Last night there was a peaceful student demonstration on the Berkeley campus that was taken over by non-student agitators – in costume, no less - bent on creating mayhem by smashing windows and starting fires. This brought out helicopters to circle round and round above the campus til after midnight, which kept everyone in the area awake with rattled nerves much of the night.
Try falling asleep to incessant chopper noise!
I think we can expect protests of the new administration to be an everyday affair from now on, and needless to say, the ‘professional’ agitators – whichever side they are on – will show up at every demonstration. That’s their job - to ruin the show.
I am reminded of how cats can make fools of dogs by initiating a chase that leads the dog right to the slickest part of the house, often the kitchen floor, and then the kitty casually steps aside as the poor pooch goes skidding and sprawling all over the place.
I think we have to do better than falling for the same trick over and over again and think up a strategy more effective than crowd protests.
I happened to be on Campus the morning after the demonstration because I was asked to help take Herb’s old office apart for an incoming faculty member. The room was exactly as I had last seen it 2 years ago - his desk still littered with scientific papers and correspondence, his bookcases still filled with rows of journals and Chemistry texts. It felt as though he had just stepped out for a moment, and once I actually began to talk to him - “Whyever did you keep 3 of these..?” before I caught myself. My task was to pick out what I wanted to keep, and the Department would clear out the rest.

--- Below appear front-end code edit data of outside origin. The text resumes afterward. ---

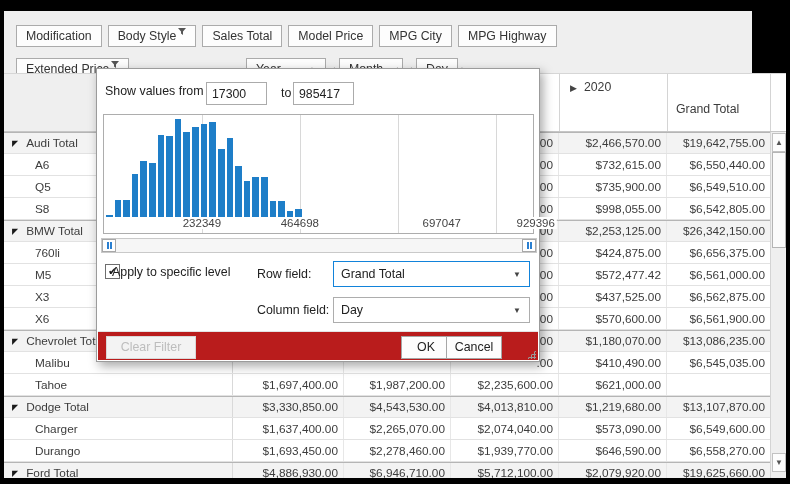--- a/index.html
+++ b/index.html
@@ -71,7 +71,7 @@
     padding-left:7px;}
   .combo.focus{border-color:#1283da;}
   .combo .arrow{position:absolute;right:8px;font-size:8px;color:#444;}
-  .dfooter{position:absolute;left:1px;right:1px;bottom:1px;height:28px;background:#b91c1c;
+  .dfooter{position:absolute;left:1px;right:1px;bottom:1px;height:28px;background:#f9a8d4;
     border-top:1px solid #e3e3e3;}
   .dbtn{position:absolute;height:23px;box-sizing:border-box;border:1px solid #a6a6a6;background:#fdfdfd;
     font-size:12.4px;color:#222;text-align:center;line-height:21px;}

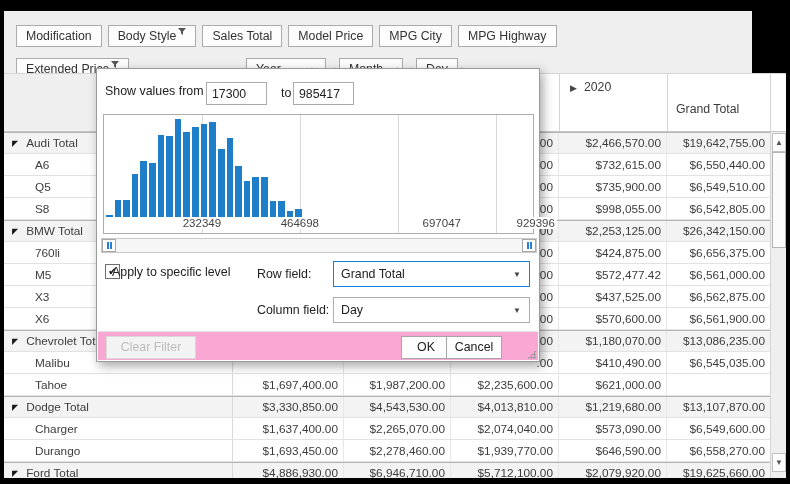--- a/index.html
+++ b/index.html
@@ -391,7 +391,7 @@
     <div class="dfooter">
       <div class="dbtn disabled" style="left:8px;top:4px;width:90px">Clear Filter</div>
       <div class="dbtn" style="left:303px;top:4px;width:50px">OK</div>
-      <div class="dbtn" style="left:348px;top:4px;width:56px">Cancel</div>
+      <div class="dbtn" style="left:358px;top:4px;width:65px">Cancel</div>
     </div>
     <div class="resize-grip"></div>
   </div>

Dismayed by the sheer number of books on the shelves, I asked his colleague, “Who can we give all these books to?”
“Oh, nobody will take them,” he told me. “The science in them is old stuff - nobody’s interested. It’s a new era. We’ll just put them all in the recycling bin.”
Just like that. A lifetime’s brilliant career over, and now of little account except as a stepping stone to what comes next.

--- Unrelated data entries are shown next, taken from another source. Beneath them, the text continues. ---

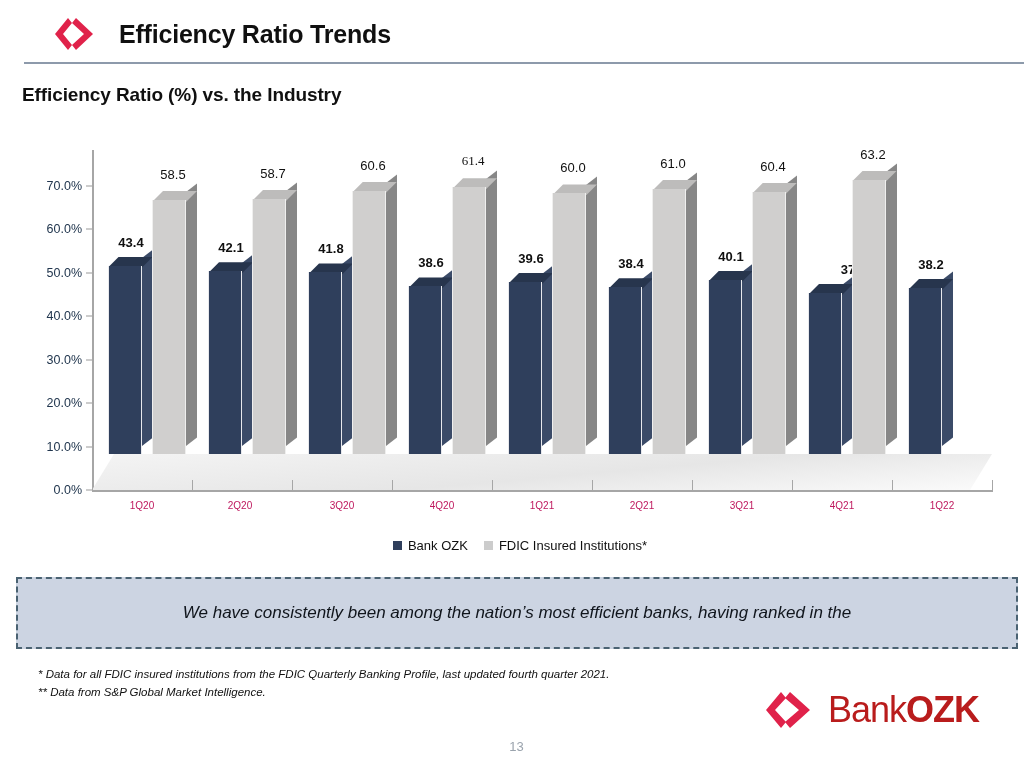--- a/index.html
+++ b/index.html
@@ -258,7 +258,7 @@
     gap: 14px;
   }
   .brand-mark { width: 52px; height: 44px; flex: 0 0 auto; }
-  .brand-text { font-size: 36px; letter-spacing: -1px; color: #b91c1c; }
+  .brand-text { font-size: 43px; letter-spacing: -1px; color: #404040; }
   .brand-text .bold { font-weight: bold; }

Science has moved on. Herb has moved on.
It’s time we move on, too.
Rumi has said, “Make like a tree and let the dead leaves drop.”
I believe a long season in the world, which has been coming to a close for quite a while now, is finally ended, and it is indeed time for us to move on. Had we not been shocked out of our socks by the dramatic events making it clear we have got to change, we might have just ignored what was obvious yet one more time.
We cannot ignore the signs for even one more day. The climate will not let us; refugees flooding the world will not let us; the threat of Fascism will not let us; our own hearts will not let us.
It’s now or never, I’m afraid.
This makes me think of my tomato plants that continue to put out little yellow flowers when it is much too late in the season for them to ripen into tomatoes. They do this every year as if hopeful that maybe this year tomatoes in November will work, but of course it never does. When their season is over, it is over and soon the whole plant, yellow flowers and all, will mulch into the ground - as it should.
So if the time is NOW, how do we start?
First, I would say, by grieving our losses. Really going into our grief, we need to sob in one another’s arms, holler with anger, stamp our feet until they hurt and blame the government and other people for everything bad that is happening – without taking anyone’s anger at ourselves personally!
And then we need to take a big breath and laugh together, wondering why it has taken us so long to accept the inevitable Renaissance that is waiting for us to make happen! We will make it glorious, yes we will, and working on it will be the most stimulating, the most important, the gladdest work we have ever done in our lives. We will be grateful beyond measure and we will know that by gratitude and by the powerful use of our best and most beautiful selves we will be healing the deep wounds of our souls.
And thus the world.
I know, because it is the work I do every day. As a healer using these principles, I observe how people can heal by seeing themselves ‘whole’ – body, mind and spirit – and discovering how beautiful they are when they allow their true selves to shine through. All I do, using improvisatory dance and sound, is to guide the body in motion to match the energetic balance and beauty of the universe. It is that simple.
If it sounds like magic, I suppose it is, but if it works, so what?
I believe that is where we must start the big work of our times, envisioning the energies of universal balance, beauty and wisdom, and then making it happen in the small daily motions in each of our ordinary lives. It is a matter of doing the positive even more than protesting the negative. Put the energy where we wish it to go!
Intention is power! “If we can walk, we can dance; if we can talk, we can sing.”
My favorite students are those who come in saying, “I’ve always wanted to dance, but I’m such a klutz…”
I love to be there as witness when they discover just how beautiful they are when they surprise themselves dancing!
Discovering their own potent beauty is what heals – oh yes, it heals!
Remember what Emma Goldman said?
“If there’s no dancing at the Revolution, I’m not coming!”
She knew just what she was talking about!